Let us start be deconstructing the idea of cream tea.  The cream in the name stands for the clotted cream, which is unpasteurized milk heated over a steam bath for a long time, after which is is allowed to cool slowly, which causes it to clot.  It was probably discovered by accident, like most culinary practices.  The texture is half way between whipped cream, and butter, and the flavor is slightly sweet.  

Scones are light and crumbly breads made with pastry flour, sugar, egg, and milk.  They don’t resemble the American-style wedges of parched cardboard and poppy seeds to which we’ve become accustomed.  They can have raisins, currents, cranberries, or other smallish dried fruits in them.  
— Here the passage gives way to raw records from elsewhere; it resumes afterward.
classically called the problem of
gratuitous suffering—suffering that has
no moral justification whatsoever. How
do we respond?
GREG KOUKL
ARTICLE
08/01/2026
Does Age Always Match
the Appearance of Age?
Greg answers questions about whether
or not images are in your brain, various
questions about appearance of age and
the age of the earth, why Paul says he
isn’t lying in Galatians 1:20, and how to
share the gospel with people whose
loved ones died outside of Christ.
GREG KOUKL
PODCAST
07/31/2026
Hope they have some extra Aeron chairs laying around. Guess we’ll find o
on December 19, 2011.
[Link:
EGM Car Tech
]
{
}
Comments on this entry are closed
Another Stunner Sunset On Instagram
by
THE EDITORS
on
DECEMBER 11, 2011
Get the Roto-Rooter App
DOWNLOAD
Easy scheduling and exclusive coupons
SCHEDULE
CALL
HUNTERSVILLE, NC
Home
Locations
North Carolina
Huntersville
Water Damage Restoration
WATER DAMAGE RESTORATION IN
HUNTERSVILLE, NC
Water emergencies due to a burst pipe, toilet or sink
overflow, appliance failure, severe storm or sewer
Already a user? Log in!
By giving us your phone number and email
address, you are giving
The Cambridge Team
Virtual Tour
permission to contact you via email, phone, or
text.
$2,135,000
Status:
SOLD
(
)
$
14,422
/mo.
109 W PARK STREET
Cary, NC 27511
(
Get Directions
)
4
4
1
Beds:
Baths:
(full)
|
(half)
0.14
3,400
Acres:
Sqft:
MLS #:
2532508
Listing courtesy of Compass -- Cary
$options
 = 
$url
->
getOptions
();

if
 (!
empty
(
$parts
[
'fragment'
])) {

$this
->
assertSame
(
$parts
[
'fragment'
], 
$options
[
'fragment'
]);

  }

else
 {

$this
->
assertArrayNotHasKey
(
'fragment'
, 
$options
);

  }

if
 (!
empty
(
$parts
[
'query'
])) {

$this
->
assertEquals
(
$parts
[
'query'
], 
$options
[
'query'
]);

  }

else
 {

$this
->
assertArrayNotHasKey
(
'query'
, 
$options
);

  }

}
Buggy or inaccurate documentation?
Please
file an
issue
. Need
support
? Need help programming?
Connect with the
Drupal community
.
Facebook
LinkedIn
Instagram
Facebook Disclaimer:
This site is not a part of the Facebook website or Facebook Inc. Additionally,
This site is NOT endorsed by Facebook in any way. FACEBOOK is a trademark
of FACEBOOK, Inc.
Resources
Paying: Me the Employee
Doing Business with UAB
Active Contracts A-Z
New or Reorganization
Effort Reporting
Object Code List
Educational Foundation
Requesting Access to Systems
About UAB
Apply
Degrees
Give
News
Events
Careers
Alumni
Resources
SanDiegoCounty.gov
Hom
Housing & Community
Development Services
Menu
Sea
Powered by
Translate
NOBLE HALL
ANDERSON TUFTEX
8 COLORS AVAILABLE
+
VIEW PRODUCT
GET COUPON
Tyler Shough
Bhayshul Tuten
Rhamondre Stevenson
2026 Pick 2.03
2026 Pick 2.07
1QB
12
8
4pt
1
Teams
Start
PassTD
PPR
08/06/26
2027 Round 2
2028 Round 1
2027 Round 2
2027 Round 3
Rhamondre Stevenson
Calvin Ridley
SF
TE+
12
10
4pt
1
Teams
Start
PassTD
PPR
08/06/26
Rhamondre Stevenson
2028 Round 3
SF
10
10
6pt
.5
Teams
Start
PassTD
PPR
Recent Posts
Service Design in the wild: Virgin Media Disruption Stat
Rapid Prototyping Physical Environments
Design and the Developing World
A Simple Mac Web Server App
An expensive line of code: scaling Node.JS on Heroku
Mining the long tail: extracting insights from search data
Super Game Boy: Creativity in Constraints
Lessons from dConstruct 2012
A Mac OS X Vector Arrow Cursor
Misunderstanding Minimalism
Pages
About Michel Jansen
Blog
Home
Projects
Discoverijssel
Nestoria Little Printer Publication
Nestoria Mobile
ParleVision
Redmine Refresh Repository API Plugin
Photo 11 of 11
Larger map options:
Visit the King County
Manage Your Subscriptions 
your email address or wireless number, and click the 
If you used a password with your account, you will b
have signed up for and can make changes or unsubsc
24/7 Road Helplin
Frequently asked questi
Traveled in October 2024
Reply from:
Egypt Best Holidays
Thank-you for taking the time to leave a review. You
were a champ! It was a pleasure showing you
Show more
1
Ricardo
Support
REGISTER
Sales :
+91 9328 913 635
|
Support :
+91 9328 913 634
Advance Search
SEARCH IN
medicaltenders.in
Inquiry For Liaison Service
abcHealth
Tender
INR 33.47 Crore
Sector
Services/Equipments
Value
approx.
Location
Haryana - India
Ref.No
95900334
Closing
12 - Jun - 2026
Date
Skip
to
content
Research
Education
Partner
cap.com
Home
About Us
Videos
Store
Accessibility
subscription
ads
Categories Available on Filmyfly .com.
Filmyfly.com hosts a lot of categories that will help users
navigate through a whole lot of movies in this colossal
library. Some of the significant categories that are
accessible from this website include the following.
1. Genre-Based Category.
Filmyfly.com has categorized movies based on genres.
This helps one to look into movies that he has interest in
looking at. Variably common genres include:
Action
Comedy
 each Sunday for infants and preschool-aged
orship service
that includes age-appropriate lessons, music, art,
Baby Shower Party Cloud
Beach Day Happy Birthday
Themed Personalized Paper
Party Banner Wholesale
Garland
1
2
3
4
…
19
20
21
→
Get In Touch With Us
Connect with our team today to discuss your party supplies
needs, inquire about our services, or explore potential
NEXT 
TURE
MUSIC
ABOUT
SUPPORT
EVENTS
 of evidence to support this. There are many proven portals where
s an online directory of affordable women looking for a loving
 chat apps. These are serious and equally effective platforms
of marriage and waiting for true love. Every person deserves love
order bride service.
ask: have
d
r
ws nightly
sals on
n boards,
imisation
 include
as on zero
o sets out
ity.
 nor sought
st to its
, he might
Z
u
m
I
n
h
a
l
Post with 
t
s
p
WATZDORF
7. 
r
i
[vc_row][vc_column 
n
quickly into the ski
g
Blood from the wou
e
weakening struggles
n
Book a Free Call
Which brings us to tea.  Tea is NOT something that comes in little bags on strings, unless you’re in a big hurry.  If you have time, and a teapot, looseleaf tea is the way to go.  Tea comes in many flavors, and styles.  There is black tea, green tea, white tea, roobios tea, yerba mate, herbal teas, scented teas, tea lattes, and bubble teas.  For British tea, black tea is traditional.  The Impatient Chef’s tea of choice is Earl Gray.  The Earl Grayest of Earl Gray teas comes from a corner shop on London’s Piccadilly called Fortnum & Mason.  It’s called Fortmason Tea.  

Fortmason Tea used to be available in The US more readily.  I was able to pick it up at a local British restaurant whenever I needed it.  Then, sometime in the late 1990’s it disappeared.  Nobody carried it.  I heard something about customs trouble, but nothing definitive.  So, I stopped looking.  When we decided to create for ourselves a Vedy, Vedy British Cream Tea Experience, we also decided to find Fortmason.  

Notes on buying locally:  I always try to purchase locally, preferably made with local ingredients.  Sometimes this is not possible.  As you will see as this quest for tea progresses, some things can be sourced locally.  Not everyone lives in Portland, Oregon, so your mileage may vary, but it’s always good to make the effort.  The bad news is that nobody in the Portland area sells Fortnum & Mason Teas.  We have a saying in my day job, that when something is extremely hard to get, or is no longer produced, it is made of “unobtanium”.  Wanting this to not be the case, The Impatient Chef had to hold his nose, and venture onto the Amazon.com Deathstar.

Success!
Looseleaf tea is procured.  Next on The Impatient Chef, on to Devonshire Cream, and Jam.